Required action
Lines that include the string "nose" are the ones to copy from the entries below.

(Given entries Opens)

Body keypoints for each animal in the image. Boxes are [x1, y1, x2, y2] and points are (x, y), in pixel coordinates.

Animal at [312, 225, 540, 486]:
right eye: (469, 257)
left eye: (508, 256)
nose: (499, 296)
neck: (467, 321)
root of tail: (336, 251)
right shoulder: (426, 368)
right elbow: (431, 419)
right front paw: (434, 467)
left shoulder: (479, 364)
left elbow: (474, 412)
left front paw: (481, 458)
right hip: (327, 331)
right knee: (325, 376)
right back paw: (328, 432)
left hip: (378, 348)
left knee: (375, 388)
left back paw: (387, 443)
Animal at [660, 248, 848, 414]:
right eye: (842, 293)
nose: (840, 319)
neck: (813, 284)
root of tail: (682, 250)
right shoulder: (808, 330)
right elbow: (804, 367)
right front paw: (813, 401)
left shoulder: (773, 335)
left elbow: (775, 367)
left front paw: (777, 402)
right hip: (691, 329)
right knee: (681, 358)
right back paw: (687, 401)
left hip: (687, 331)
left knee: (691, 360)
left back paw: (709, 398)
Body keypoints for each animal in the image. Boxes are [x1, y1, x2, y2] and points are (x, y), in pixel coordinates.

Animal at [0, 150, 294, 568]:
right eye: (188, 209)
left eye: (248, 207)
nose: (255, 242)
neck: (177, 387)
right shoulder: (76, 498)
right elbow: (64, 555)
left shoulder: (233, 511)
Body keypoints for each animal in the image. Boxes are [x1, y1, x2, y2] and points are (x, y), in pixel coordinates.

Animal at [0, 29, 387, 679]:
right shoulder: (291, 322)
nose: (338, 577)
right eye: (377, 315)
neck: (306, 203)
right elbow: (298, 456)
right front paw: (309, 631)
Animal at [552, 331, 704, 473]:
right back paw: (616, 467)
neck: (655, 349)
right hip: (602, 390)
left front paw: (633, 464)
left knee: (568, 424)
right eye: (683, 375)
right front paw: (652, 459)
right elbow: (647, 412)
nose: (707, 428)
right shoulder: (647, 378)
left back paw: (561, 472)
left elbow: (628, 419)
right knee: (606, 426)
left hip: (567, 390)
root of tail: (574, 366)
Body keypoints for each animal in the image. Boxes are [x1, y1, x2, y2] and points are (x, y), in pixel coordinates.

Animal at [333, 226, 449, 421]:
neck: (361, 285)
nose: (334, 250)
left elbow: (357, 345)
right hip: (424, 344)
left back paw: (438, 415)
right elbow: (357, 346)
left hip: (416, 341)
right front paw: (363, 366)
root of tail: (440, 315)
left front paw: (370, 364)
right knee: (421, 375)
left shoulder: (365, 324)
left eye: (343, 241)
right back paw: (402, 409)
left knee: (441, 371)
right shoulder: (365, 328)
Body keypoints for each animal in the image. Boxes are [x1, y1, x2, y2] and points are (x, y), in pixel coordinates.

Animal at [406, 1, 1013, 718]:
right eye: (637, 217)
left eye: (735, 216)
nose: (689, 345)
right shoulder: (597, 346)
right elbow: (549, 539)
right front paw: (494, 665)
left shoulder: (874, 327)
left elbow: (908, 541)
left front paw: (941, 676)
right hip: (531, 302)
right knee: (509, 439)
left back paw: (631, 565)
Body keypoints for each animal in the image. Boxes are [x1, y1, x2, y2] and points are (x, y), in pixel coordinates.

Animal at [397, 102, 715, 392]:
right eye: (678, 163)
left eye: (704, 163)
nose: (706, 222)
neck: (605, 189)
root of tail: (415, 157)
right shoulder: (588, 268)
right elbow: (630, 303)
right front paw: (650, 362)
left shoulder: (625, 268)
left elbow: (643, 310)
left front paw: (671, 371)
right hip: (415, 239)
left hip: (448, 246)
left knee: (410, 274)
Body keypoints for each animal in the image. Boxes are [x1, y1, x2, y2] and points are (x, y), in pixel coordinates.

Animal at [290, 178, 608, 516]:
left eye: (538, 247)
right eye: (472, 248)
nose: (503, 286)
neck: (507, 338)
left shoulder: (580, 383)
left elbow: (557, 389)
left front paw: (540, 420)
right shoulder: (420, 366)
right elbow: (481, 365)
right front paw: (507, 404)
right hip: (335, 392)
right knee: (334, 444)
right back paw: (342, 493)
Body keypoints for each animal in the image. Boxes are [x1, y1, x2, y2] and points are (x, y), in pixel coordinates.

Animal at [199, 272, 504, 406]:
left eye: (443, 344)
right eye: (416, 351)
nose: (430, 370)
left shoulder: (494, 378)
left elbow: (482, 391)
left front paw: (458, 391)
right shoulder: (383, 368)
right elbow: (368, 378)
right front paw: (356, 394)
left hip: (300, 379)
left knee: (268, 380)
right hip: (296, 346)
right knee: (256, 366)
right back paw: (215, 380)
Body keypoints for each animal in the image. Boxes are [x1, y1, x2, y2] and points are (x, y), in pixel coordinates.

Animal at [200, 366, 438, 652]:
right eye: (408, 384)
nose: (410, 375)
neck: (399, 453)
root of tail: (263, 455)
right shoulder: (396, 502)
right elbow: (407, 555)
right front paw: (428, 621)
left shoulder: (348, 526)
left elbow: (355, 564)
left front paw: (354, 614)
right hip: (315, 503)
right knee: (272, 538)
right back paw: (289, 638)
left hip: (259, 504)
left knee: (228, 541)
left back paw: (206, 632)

(Given entries Closes)

Written answer
nose: (499, 296)
nose: (840, 319)
nose: (255, 242)
nose: (338, 577)
nose: (707, 428)
nose: (334, 250)
nose: (689, 345)
nose: (706, 222)
nose: (503, 286)
nose: (430, 370)
nose: (410, 375)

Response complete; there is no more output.